Let’s say we want to compare two samples \(x = \{ x_1, x_2, \ldots, x_n \}\) and \(y = \{ y_1, y_2, \ldots, y_m \}\) using the one-sided Mann–Whitney U test. Sometimes, we don’t have an opportunity to gather enough data and we have to work with small samples. Imagine that the size of both samples is six: \(n=m=6\). We want to set the statistical level \(\alpha\) to \(0.001\) (because we really don’t want to get false-positive results). Is it a valid requirement? In fact, the minimum p-value we can observe with \(n=m=6\) is \(\approx 0.001082\). Thus, with \(\alpha = 0.001\), it’s impossible to get a positive result. Meanwhile, everything is correct from the technical point of view: since we can’t get any positive results, the false positive rate is exactly zero which is less than \(0.001\). However, it’s definitely not something that we want: with this setup the test becomes useless because it always provides negative results regardless of the input data.

This brings an important question: what is the minimum meaningful statistical level that we can require for the one-sided Mann–Whitney U test knowing the sample sizes?

The Mann–Whitney U test is a rank-based test. It means that it takes into account only the relative positions of the sample elements. The worst case for this test is a situation when all elements from one sample are less (or greater) then all samples of the other sample.

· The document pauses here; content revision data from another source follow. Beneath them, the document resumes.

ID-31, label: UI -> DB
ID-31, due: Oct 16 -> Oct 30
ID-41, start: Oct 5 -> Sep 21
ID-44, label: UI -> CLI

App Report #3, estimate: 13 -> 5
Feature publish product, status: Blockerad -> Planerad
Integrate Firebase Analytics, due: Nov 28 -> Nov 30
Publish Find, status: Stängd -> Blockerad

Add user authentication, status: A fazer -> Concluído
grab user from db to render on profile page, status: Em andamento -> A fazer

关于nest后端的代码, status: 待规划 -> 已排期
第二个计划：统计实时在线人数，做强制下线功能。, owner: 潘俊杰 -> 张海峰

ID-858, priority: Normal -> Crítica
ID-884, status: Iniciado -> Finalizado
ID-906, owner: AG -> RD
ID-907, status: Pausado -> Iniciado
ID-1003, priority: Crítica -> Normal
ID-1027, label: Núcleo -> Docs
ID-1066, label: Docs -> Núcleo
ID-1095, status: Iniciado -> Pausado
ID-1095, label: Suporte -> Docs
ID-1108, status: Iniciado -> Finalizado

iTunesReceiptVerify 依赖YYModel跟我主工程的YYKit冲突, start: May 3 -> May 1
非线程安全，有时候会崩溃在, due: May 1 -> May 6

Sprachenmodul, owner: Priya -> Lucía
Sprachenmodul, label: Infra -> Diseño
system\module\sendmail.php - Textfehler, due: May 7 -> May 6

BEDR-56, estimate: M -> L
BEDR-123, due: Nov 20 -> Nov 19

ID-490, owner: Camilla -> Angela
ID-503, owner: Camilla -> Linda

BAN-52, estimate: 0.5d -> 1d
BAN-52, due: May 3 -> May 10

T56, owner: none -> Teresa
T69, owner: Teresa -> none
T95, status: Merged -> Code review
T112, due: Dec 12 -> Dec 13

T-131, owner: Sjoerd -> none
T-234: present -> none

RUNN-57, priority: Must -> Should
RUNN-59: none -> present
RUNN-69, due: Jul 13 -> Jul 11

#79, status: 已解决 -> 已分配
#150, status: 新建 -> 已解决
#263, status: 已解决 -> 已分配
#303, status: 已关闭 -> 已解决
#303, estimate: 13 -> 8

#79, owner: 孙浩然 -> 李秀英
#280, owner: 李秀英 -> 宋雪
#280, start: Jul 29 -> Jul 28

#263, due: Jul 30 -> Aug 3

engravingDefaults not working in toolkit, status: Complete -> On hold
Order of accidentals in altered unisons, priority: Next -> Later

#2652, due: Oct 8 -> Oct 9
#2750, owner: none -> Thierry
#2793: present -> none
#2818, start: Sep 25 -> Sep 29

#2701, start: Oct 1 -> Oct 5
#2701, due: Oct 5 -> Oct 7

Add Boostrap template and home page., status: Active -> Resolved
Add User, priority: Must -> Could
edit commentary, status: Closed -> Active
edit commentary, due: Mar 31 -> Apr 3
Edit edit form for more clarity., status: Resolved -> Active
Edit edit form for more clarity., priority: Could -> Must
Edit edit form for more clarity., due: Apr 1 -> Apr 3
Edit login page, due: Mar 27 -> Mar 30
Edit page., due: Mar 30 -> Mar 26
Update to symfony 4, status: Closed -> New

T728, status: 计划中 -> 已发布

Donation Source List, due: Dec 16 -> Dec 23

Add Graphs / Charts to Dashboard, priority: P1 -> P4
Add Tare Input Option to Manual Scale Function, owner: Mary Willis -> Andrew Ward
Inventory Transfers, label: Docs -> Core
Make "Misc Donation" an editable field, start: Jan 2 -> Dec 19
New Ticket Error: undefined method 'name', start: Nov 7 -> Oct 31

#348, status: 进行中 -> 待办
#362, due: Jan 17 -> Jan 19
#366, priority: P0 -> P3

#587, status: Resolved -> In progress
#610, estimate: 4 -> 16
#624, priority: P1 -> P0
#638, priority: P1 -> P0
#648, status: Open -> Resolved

Here is an example of such a configuration:

\[x_1 \leq x_2 \leq \ldots \leq x_n < y_1 \leq y_2 \leq \ldots \leq y_m. \]

Now let’s assume that the null hypothesis is true and that both samples were taken from the same distribution. What is the probability of getting the above configuration by chance? The answer is the same as the probability of having the first \(n\) elements on the first \(n\) positions among \(n+m\) elements. Thus, the minimum p-value that we can observe is

\[p_{\min} = \frac{1}{C_{n+m}^n} = \frac{n! \cdot m!}{(n+m)!} \]

Here are some \(p_{\min}\) values for \(n,m \leq 10\):

1 | 2 | 3 | 4 | 5 | 6 | 7 | 8 | 9 | 10 | |
---|---|---|---|---|---|---|---|---|---|---|

1 | 0.500000 | 0.333333 | 0.250000 | 0.200000 | 0.166667 | 0.142857 | 0.125000 | 0.111111 | 0.100000 | 0.090909 |

2 | 0.333333 | 0.166667 | 0.100000 | 0.066667 | 0.047619 | 0.035714 | 0.027778 | 0.022222 | 0.018182 | 0.015152 |

3 | 0.250000 | 0.100000 | 0.050000 | 0.028571 | 0.017857 | 0.011905 | 0.008333 | 0.006061 | 0.004545 | 0.003497 |

4 | 0.200000 | 0.066667 | 0.028571 | 0.014286 | 0.007937 | 0.004762 | 0.003030 | 0.002020 | 0.001399 | 0.000999 |

5 | 0.166667 | 0.047619 | 0.017857 | 0.007937 | 0.003968 | 0.002165 | 0.001263 | 0.000777 | 0.000500 | 0.000333 |

6 | 0.142857 | 0.035714 | 0.011905 | 0.004762 | 0.002165 | 0.001082 | 0.000583 | 0.000333 | 0.000200 | 0.000125 |

7 | 0.125000 | 0.027778 | 0.008333 | 0.003030 | 0.001263 | 0.000583 | 0.000291 | 0.000155 | 0.000087 | 0.000051 |

8 | 0.111111 | 0.022222 | 0.006061 | 0.002020 | 0.000777 | 0.000333 | 0.000155 | 0.000078 | 0.000041 | 0.000023 |

9 | 0.100000 | 0.018182 | 0.004545 | 0.001399 | 0.000500 | 0.000200 | 0.000087 | 0.000041 | 0.000021 | 0.000011 |

10 | 0.090909 | 0.015152 | 0.003497 | 0.000999 | 0.000333 | 0.000125 | 0.000051 | 0.000023 | 0.000011 | 0.000005 |

From this table, we can find the answer for the example from the beginning of this post. Fo \(n=m=6\), the lowest p-value we can observe is \(1/C_{12}^6 \approx 0.001082\). If we set the statistical level \(\alpha = 0.001\), the Mann–Whitney U test will never provide a positive result.

If we want to make the use of the one-sided Mann–Whitney U test meaningful, we always should choose \(\alpha\) which is bigger than \(1/C_{n+m}^n\).